On Jan. 22, as part of a 2012 lawsuit the city of Chicago had brought against the current property owner over code violations, Cook County Circuit Judge Pamela Gillespie signed an “order to vacate the premises,” meaning that residents living in the property’s apartments must leave by April 1. She said the city made its case that there was “an imminent threat to health, safety and welfare of tenants” at the property.

Eddie Carranza, who owns the Congress, said he has “worked very closely with Mr. Moyer and his team and I absolutely believe he will close on the transaction.”

He said lawsuits with two concert promoters have been settled, and he has “fully cooperated with the city’s Law Department and they have been very helpful in my efforts to prepare the building for the change in ownership,” he said. “I believe my attorneys and the city attorneys have been coordinating the notification to tenants in terms of how and when those will go out.”

Act 3: Lair Scott, a tenant, isn’t pleased about having to move. “I feel scammed by the city that suddenly the building is sold and then condemned?” Scott said. “Some of us will face homelessness, including me, in attempting to find rental properties that accept pets and are within my” income.

Raymond Valadez, chief of staff to 1st Ward Ald. Proco “Joe” Moreno, said the alderman’s office gave Scott a list of affordable housing resources and a list of developments that have affordable units available. One project is in the 1st Ward, but the rent may be above the price range that Scott was seeking, Valadez said.

Curtain call: Donald Dionesotes, 85, who came all the way from Bensenville to attend an open house at the Congress in late January, said he has been interested in architecture “all my adult life.” The retired manufacturing manager and limousine driver said of Moyer: “I applaud this gentleman” to do $55 million in repairs.

Stage notes: Michael Moyer holds a bachelor’s degree in business and a minor in economics from the University of Puget Sound, and master’s degrees in accounting and political science from Washington State University. Hobbies include fly-fishing, particularly in Alaska. He lives in Inverness.

In 2008 and 2009, he pursued investments in Iraq, working with the government of Iraq and international investors. He said he took 12 trips there over 18 months, though he didn’t end up making any investments because of security concerns.
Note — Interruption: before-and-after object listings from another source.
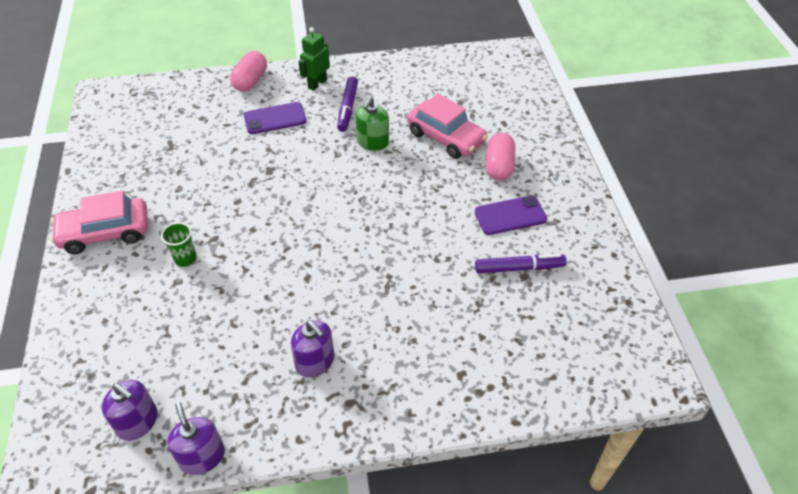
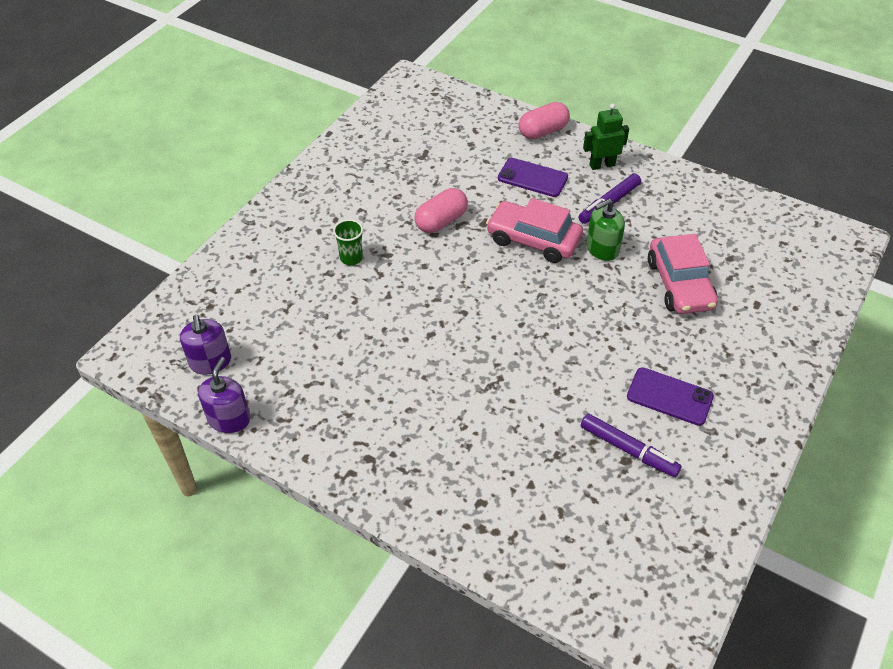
camera: 40 degrees right, 0 degrees up
pink car [51,191,148,254] -> pink car moved to [486,198,583,263]
purple soap dispenser [291,320,334,377] -> none
pink capsule [486,133,515,181] -> pink capsule moved to [415,188,468,233]

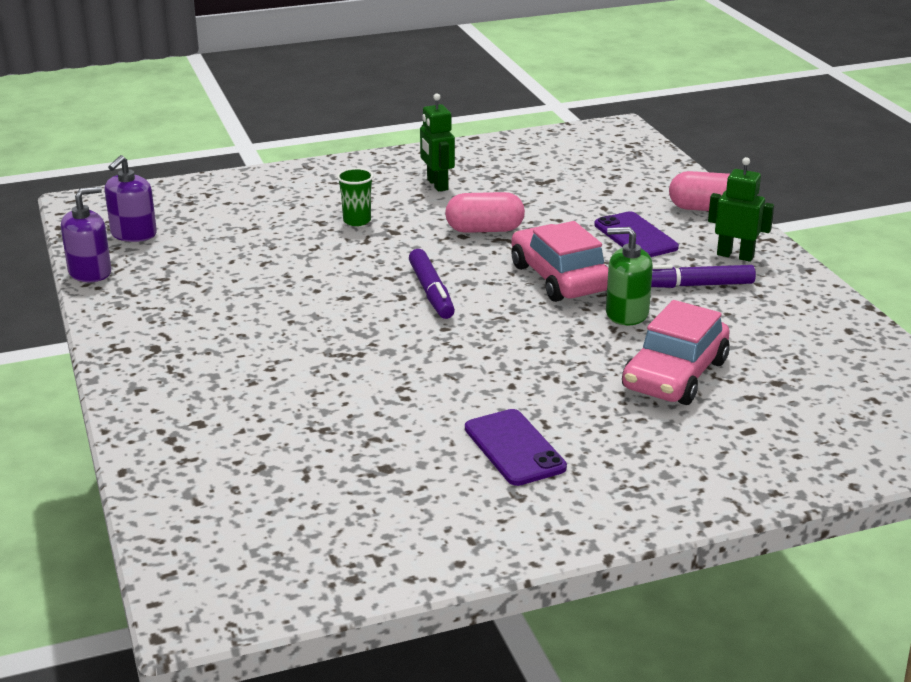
camera: 40 degrees right, 20 degrees down
purple marker [581,413,682,477] -> purple marker moved to [409,249,455,319]
none -> green robot [420,93,455,192]

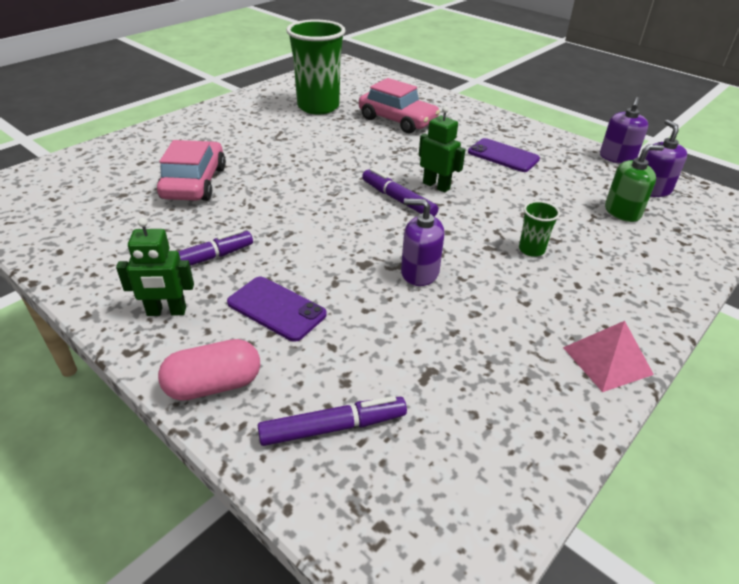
camera: 150 degrees right, 10 degrees up
green robot [420,93,455,192] -> green robot moved to [419,106,465,193]
pink capsule [445,192,525,233] -> purple soap dispenser [401,198,445,286]
purple phone [465,409,567,486] -> purple phone moved to [468,138,540,172]
pink car [511,221,608,302] -> pink car moved to [359,78,440,134]
green soap dispenser [606,227,653,325] -> green soap dispenser moved to [605,145,664,222]
none -> purple marker [258,396,407,446]
none -> green cup [286,19,346,115]
none -> pink pyramid [563,321,654,392]

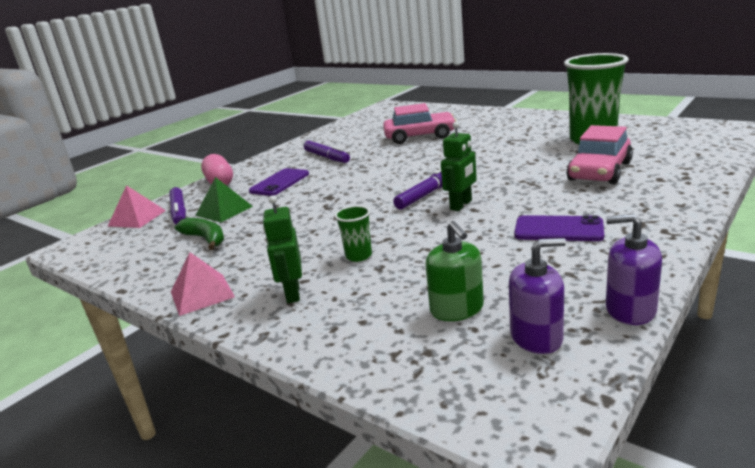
camera: 90 degrees right, 15 degrees down
green robot [116,218,194,316] -> green robot moved to [263,195,302,303]
purple soap dispenser [401,198,445,286] -> none
purple phone [468,138,540,172] -> purple phone turned 75 degrees clockwise [514,215,604,241]
none -> pink pyramid [108,185,166,228]
none -> green banana [175,218,224,250]
none -> green pyramid [195,177,253,223]

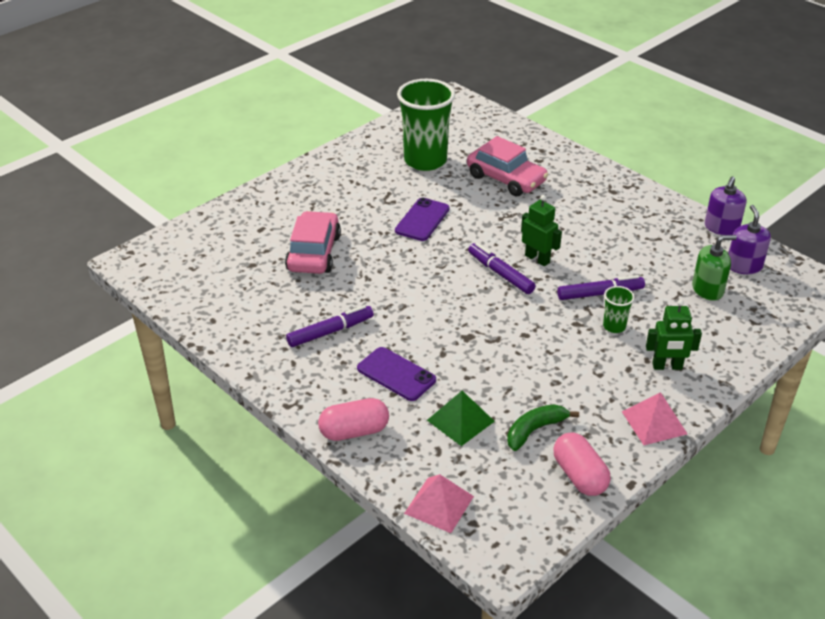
camera: 85 degrees left, 15 degrees up
purple marker [169,187,186,224] -> purple marker moved to [557,275,645,300]
purple phone [514,215,604,241] -> purple phone moved to [395,198,450,241]
none -> pink capsule [553,433,611,496]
Health scare: In 2010, he had an “aortic dissection,” or tear, that sidelined him for about a year. “I’m lucky to be alive,” he said. He was in surgery 16 hours and was initially given a 5 percent chance of survival. “Everything that needed to go right did,” he said. He was in the hospital for two weeks and didn’t leave his home for about two months, and his full recovery took about two years.

Moyer began his career at Price Waterhouse in its Seattle and Anchorage, Alaska, offices. He started working with the Van Kampen family in 1994 when he moved to Chicago to become a consultant at Kenneth Leventhal, which was later bought by Ernst & Young; he later helped the Van Kampen family find real estate investments. Moyer was a former finance vice president for Melvin Simon & Associates, now publicly traded Simon Properties, whose properties include Woodfield Mall in Schaumburg. The entity that owns the Cadillac Palace Theatre is PalMet Venture, of which Moyer is managing member.